Tutti hanno qualcosa da dire sulle donne. Oggi, 8 marzo, voglio dire la mia.
Voglio parlare della donna curda, della donna musulmana, della donna immigrata. Della donna che ha subito violenza psicologica da parte dell’ex marito. Della donna discriminata perché straniera, perché donna. Della donna perseguitata da uno stalker per anni, che ha dovuto prendere le sue tre figlie e rifugiarsi a casa dei genitori perché l’ex marito non voleva andarsene, perché la aspettava fuori, la minacciava, la opprimeva.
Voglio raccontare la storia di una madre che ha dovuto spiegare, giustificarsi, dimostrare agli assistenti sociali, agli psicologi, ai servizi del Comune, di essere una madre giusta. Di essere una madre che lottava, che studiava, che lavorava per non far mancare nulla alle sue figlie. Una madre che ha dovuto raccontare la sua depressione post-partum, il matrimonio combinato, l’abbandono da parte di un marito che se n’è andato lasciandola sola con due bambine piccole, una neonata e una di un anno e mezzo.
Ma voglio parlare anche della donna che ha scelto di esistere. Di farsi valere. Di non restare imprigionata nell’identità di vittima, di immigrata bisognosa di aiuto, di donna fragile che gli altri vogliono salvare per sentirsi buoni. No, questa donna ha detto: “Io esco da questa identità”.
Questa è la storia di una donna che ha tante identità: donna, lavoratrice, educatrice, docente universitaria, mediatrice culturale, consulente del tribunale, consulente della camera di commercio. Quante identità può avere una sola donna? Tante. E per ciascuna ha dovuto lottare, dimostrare il proprio valore, guadagnarsi il rispetto.
Eppure la sua lotta è iniziata prima di tutto questo. È iniziata alla nascita, quasi prematura, quando tutti si aspettavano che non ce la facesse.
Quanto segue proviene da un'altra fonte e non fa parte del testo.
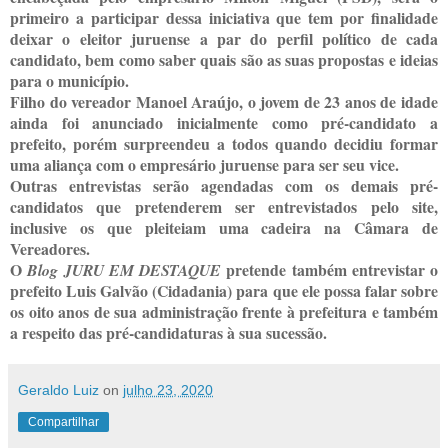
primeiro a participar dessa iniciativa que tem por finalidade
deixar o eleitor juruense a par do perfil político de cada
candidato, bem como saber quais são as suas propostas e ideias
para o município.
Filho do vereador Manoel Araújo, o jovem de 23 anos de idade
ainda foi anunciado inicialmente como pré-candidato a
prefeito, porém surpreendeu a todos quando decidiu formar
uma aliança com o empresário juruense para ser seu vice.
Outras entrevistas serão agendadas com os demais pré-
candidatos que pretenderem ser entrevistados pelo site,
inclusive os que pleiteiam uma cadeira na Câmara de
Vereadores.
O
pretende também entrevistar o
Blog JURU EM DESTAQUE
prefeito Luis Galvão (Cidadania) para que ele possa falar sobre
os oito anos de sua administração frente à prefeitura e também
a respeito das pré-candidaturas à sua sucessão.
Geraldo Luiz
on
julho 23, 2020
Compartilhar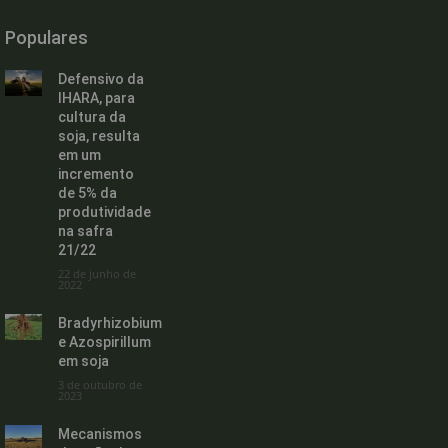
Populares
Defensivo da
IHARA, para
cultura da
soja, resulta
em um
incremento
de 5% da
produtividade
na safra
21/22
22 de junho de
2022
Bradyrhizobium
e Azospirillum
em soja
3 de outubro de
2023
Mecanismos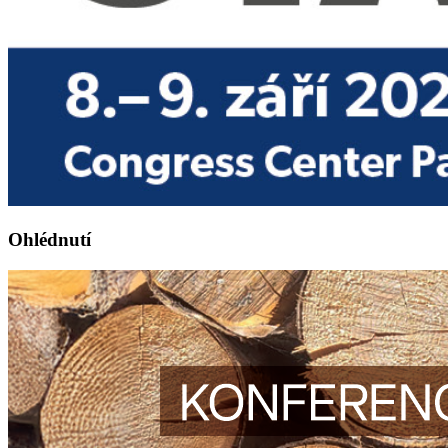
Ohlédnutí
È continuata nell’infanzia, quando, immigrata in Italia, veniva bullizzata per le sue origini. Sempre l’ultima scelta nei giochi, sempre quella diversa, sempre la straniera. Poi, nell’adolescenza, qualcosa cambia: diventa bellissima, ma non basta. “È bella, però è straniera.” Ancora una volta, un’altra identità da portare come un peso.
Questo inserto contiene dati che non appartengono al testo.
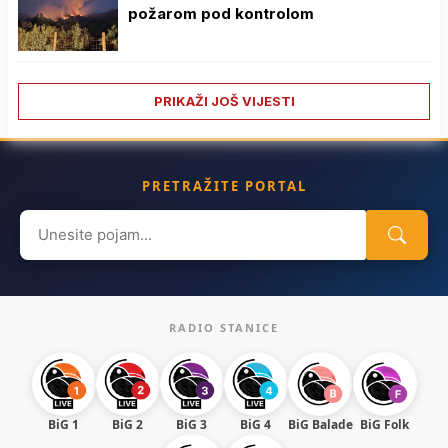
požarom pod kontrolom
PRIKAŽI JOŠ VIJESTI
PRETRAŽITE PORTAL
Search
for:
RADIO STANICE
BiG 1
BiG 2
BiG 3
BiG 4
BiG Balade
BiG Folk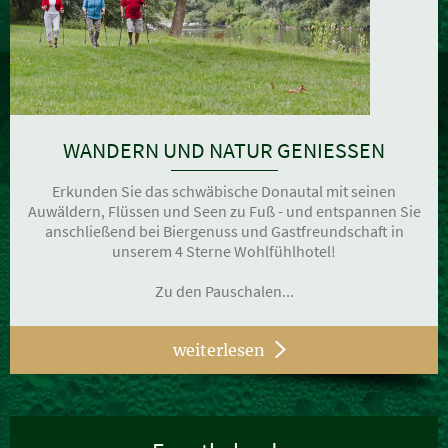
WANDERN UND NATUR GENIESSEN
Erkunden Sie das schwäbische Donautal mit seinen
Auwäldern, Flüssen und Seen zu Fuß - und entspannen Sie
anschließend bei Biergenuss und Gastfreundschaft in
unserem 4 Sterne Wohlfühlhotel!
Zu den Pauschalen...
weiterlesen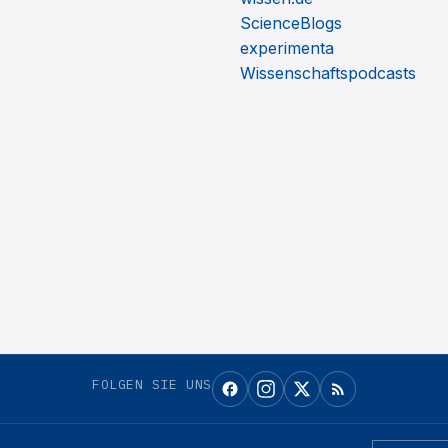
ScienceBlogs
experimenta
Wissenschaftspodcasts
FOLGEN SIE UNS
Quante identità ha vissuto questa donna per essere, semplicemente, una donna?
Oggi, 8 marzo, questa donna sa di aver lottato. Sa che continuerà a lottare. Per sé stessa, per le altre, per tutte le donne che subiscono, per tutte quelle che nascono con la consapevolezza di dover combattere fin dal primo respiro.
Noi donne siamo grandi. Siamo forti. Andremo avanti. Lotteremo. E ce la faremo.
Oggi, mentre scrivo, mi trema la voce, mi trema il cuore. Ma io ci sono. E voglio essere un esempio per tante donne.
Ce l’ho fatta da sola. Mi sono laureata. Ho costruito il mio futuro. Ho tante identità. Ma la mia identità più grande, la mia più profonda verità, è questa: sono una donna.
E non basta essere donna. Voglio essere rispettata. Voglio essere stimata. Perché ho portato nel mio grembo quattro figli, perché ho affrontato tre parti, perché sono nata donna.
Ma soprattutto, voglio esistere senza dover raccontare ogni volta chi sono, da dove vengo, quante battaglie ho combattuto. Voglio che le persone mi rispettino per un motivo semplice e potente: perché sono una donna.